Me escuchó atentamente y no dio muestras de que pensara que me burlaba de sus ideas tan poco científicas como impracticables. Nos despedimos poco después (no recuerdo nada más de aquella cena) y debieron pasar quince años antes de que nos volviésemos a ver. No me había necesitado en todo aquel tiempo; pero cuando quiso hablar conmigo, me llamó.
Ahora comprendo lo que había estado esperando; su visión había sido más clara que la mía. Desde luego, no había podido imaginar que en menos de un siglo el cohete seguiría la suerte del motor de vapor; pero sabía que vendría algo mejor, y creo que financió los primeros trabajos de Saunderson sobre el impulso de paragravedad. Pero sólo volvió a ponerse en contacto conmigo cuando se empezaron a construir plantas de fusión que podían calentar doscientos cincuenta kilómetros cuadrados de un mundo tan frío como Plutón.
Era muy viejo y se estaba muriendo.

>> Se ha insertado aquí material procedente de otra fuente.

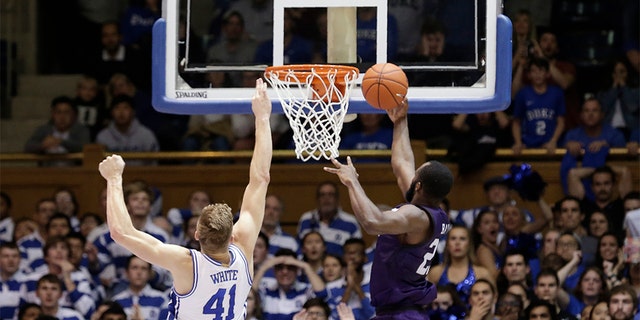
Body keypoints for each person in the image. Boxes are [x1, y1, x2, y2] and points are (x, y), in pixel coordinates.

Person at [98, 78, 272, 319]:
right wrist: (263, 119)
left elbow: (120, 232)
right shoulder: (243, 246)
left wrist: (114, 179)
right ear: (232, 234)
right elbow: (261, 178)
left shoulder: (186, 263)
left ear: (197, 234)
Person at [324, 99, 453, 318]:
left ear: (419, 185)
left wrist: (352, 182)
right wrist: (400, 121)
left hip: (403, 313)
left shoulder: (415, 216)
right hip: (397, 311)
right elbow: (402, 163)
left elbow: (372, 223)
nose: (412, 175)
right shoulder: (430, 211)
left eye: (417, 174)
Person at [560, 96, 627, 195]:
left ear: (602, 115)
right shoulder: (572, 135)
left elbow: (624, 157)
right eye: (586, 111)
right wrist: (567, 145)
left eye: (594, 110)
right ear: (581, 115)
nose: (590, 114)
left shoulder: (614, 134)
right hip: (580, 183)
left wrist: (607, 145)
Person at [511, 57, 566, 155]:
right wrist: (518, 142)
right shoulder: (523, 94)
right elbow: (516, 122)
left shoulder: (557, 93)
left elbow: (561, 122)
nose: (537, 74)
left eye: (541, 70)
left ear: (548, 74)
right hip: (528, 146)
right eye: (534, 71)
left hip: (550, 146)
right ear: (529, 75)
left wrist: (553, 141)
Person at [427, 225, 493, 305]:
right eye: (453, 238)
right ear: (447, 244)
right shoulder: (436, 273)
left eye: (462, 239)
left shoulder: (482, 273)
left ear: (469, 244)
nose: (457, 243)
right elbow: (427, 302)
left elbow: (493, 299)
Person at [297, 181, 361, 257]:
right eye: (322, 195)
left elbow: (357, 251)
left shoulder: (350, 222)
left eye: (331, 195)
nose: (326, 198)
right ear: (317, 199)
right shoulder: (306, 219)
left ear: (337, 199)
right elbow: (299, 249)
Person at [24, 96, 91, 166]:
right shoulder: (44, 130)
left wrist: (61, 142)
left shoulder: (81, 130)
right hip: (47, 172)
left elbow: (85, 149)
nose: (62, 117)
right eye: (58, 112)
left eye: (66, 112)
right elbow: (28, 147)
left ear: (74, 115)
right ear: (52, 114)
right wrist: (42, 145)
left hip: (74, 173)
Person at [95, 94, 159, 165]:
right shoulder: (102, 137)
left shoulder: (146, 135)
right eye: (117, 108)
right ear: (112, 112)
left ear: (133, 112)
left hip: (140, 175)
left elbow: (153, 164)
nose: (121, 112)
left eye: (126, 108)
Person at [567, 165, 632, 233]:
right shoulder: (585, 206)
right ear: (592, 187)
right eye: (598, 184)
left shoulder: (620, 205)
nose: (602, 188)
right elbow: (573, 174)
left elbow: (625, 171)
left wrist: (604, 167)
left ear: (613, 185)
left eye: (606, 183)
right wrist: (596, 168)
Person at [111, 255, 168, 320]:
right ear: (126, 272)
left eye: (143, 268)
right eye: (134, 268)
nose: (139, 272)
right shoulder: (116, 301)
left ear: (150, 273)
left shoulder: (162, 299)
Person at [596, 58, 639, 140]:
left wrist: (623, 86)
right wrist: (614, 88)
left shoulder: (636, 91)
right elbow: (603, 109)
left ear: (627, 73)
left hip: (631, 129)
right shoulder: (603, 93)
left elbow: (632, 106)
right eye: (615, 72)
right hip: (609, 129)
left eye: (622, 72)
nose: (619, 75)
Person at [73, 75, 109, 141]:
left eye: (91, 89)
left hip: (94, 136)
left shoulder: (100, 107)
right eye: (84, 89)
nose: (88, 92)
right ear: (78, 91)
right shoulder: (72, 105)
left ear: (96, 93)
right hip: (75, 136)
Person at [0, 242, 26, 320]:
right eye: (6, 256)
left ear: (20, 259)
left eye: (14, 256)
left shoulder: (29, 282)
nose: (10, 260)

Me dijo lo rico que era y a duras penas le creí hasta que me mostró los minuciosos planos y los bellos modelos que habían preparado sus expertos con una notable falta de publicidad.
Estaba sentado en una silla de ruedas como una momia arrugada, observando mi expresión mientras yo estudiaba sus modelos y gráficos.
—Capitán —me dijo entonces—, tengo un trabajo para usted...
Y aquí estoy. Desde luego es como pilotar una nave espacial; muchos problemas técnicos son idénticos. Y ahora sería demasiado viejo para pilotar una nave; estoy muy agradecido al señor Perlman.
Suena el gong. Si las damas están dispuestas, sugiero que bajemos a cenar pasando por el Salón de Observación.
Incluso después de todos estos años, me gusta observar a Saturno naciente, y esta noche casi está en el pleno.